If the material is to be delivered effectively, organizations need to understand the human side of cyber security training. In this chapter, the authors draw upon over a decade of experience in creating and adapting training and resources with the help of industry professionals and feedback from clients, which has led to a successful and highly acclaimed approach to cybersecurity education. The resulting discussion considers how to adopt the right approach to cybersecurity training for organizations, with training modules that cater to end users, and which are designed to ensure maximum retention of information by presenting short, humorous, animated scenarios that are relatable for the target audience.
TopIntroduction
For organizations looking to meet compliance requirements or develop a security conscious workforce, this chapter can be used to provide insight into the different approaches to educating the workforce and the different tools and techniques to help develop an established awareness campaign. Understanding and assessing the needs of an organization is essential for the ongoing engagement of learners’ interest in cybersecurity. While awareness campaigns are now becoming more commonplace in organizations many see the information as guidance rather than rules, some may even see it as a tick box exercise and cumbersome to integrate into staffs’ roles, also possibly perceived as negatively affecting the performance in their tasks and activities.
As well as communicating the fundamental teachings of cybersecurity it is also necessary to understand how learners take in information. This chapter presents hints and tips on how to differentiate, plan and manage training sessions, courses and modules to best fit the organization’s needs and those of its learners. This tactic allows more informed decisions about how to approach cybersecurity training and the benefits and problems with each tactic. Organizations can utilize combinations of different tactics to teach learners how to be safe and secure when engaging with the digital environment.
It is vital to provide factual and critical information when educating the workforce in the correct attitudes and behaviors to conduct within the organization. Cybersecurity training will also provide skills to navigate themselves more securely online with broader society. Adequate training is more than just providing the facts, and how to apply them, the most effective training changes how learners change their attitudes and behaviors in the long-term, it changes how the individuals engage with others online, their self-awareness and their ongoing interest in the education of cybersecurity. Cybersecurity awareness should not stop once a learner leaves an educational environment. Great training inspires and encourages learners to develop an inquisitive mind, not just for organization security but their personal security and those around them.
All organizations have the opportunity to become cyber secure; this is known as Cybersecurity Culture (CSC) which refers to people’s behavior, knowledge, perceptions, attitudes, assumptions, norms and values interacting with technology and devices. Good CSC should encompass an understanding of the current culture within an organization and the gap before the ideal culture. The European Union Agency for Network and Information Security (ENISA) states that CSC should:
Encompasses familiar topics including cybersecurity awareness and information security frameworks but is broader in both scope and application, being a concern with making information security considerations an integral part of an employee’s job, habits and conduct, embedding them in their day-to-day actions (ENISA, 2018).
This chapter provides practical help and support towards establishing the needs of learners and readers will be asked to consider, reflect and re-evaluate their teachings with feedback from learners. Whether organizations are at the start of the journey of educating their workforce, or part way through, and whether they are handling the training internally or externally, the chapter aims to provide the information required to create an efficient and effective learning plan.

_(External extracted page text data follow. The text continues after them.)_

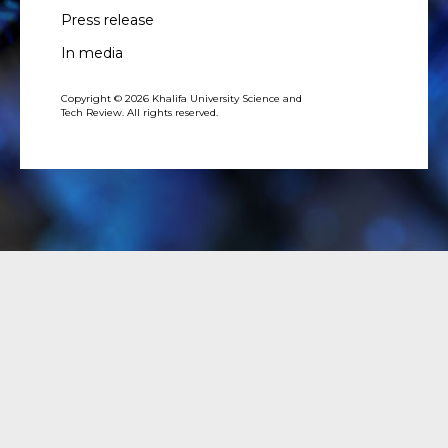
Press release
In media
Copyright © 2026 Khalifa University Science and
Tech Review. All rights reserved.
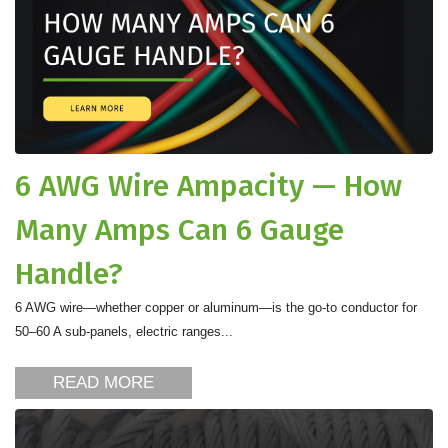
6 AWG Wire Ampacity — How
Many Amps Can 6 Gauge
Handle?
6 AWG wire—whether copper or aluminum—is the go-to conductor for
50–60 A sub-panels, electric ranges...
READ MORE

TopWhy Teach Cybersecurity Online?
Learning is sometimes more useful as an isolated activity; many learners enjoy learning flexibly at their own pace, others prefer to learn in a social context. Using the courses provided by Bob’s Business as an example, the aim is to combine the best of both, with online learning being accessible in the office or on the go. Training can be in a group environment, and post-training discussion is encouraged with extra learning re-enforcements and resources.

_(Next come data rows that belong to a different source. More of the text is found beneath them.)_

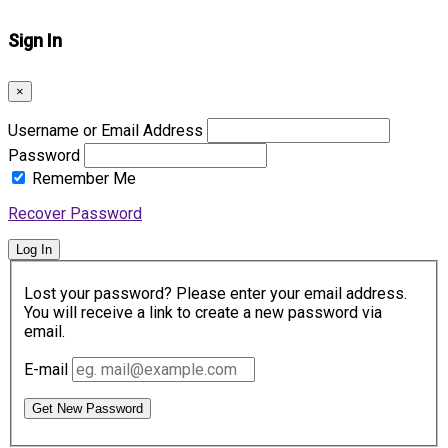
Sign In
×
Username or Email Address
Password
Remember Me
Recover Password
Log In
Lost your password? Please enter your email address.
You will receive a link to create a new password via
email.
E-mail
Get New Password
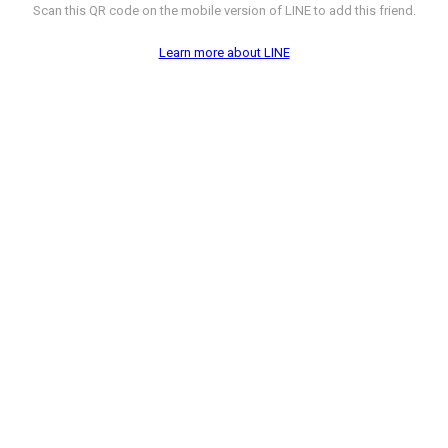
Scan this QR code on the mobile version of LINE to add this friend.
Learn more about LINE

Although there is a now a recognized, established and growing need for cybersecurity training for organizations there is a fundamental lack of understanding of how to treat and educate workforces. An active CSC will drive changes in policy, procedures and everyday activities; the motives for different organizations to conduct cybersecurity training are different across the board. Cyber threat awareness campaigns are not sufficient to protect organizations and individuals from cyber threats independently. Cybersecurity awareness campaigns should be in tangent with business processes and everyday activities.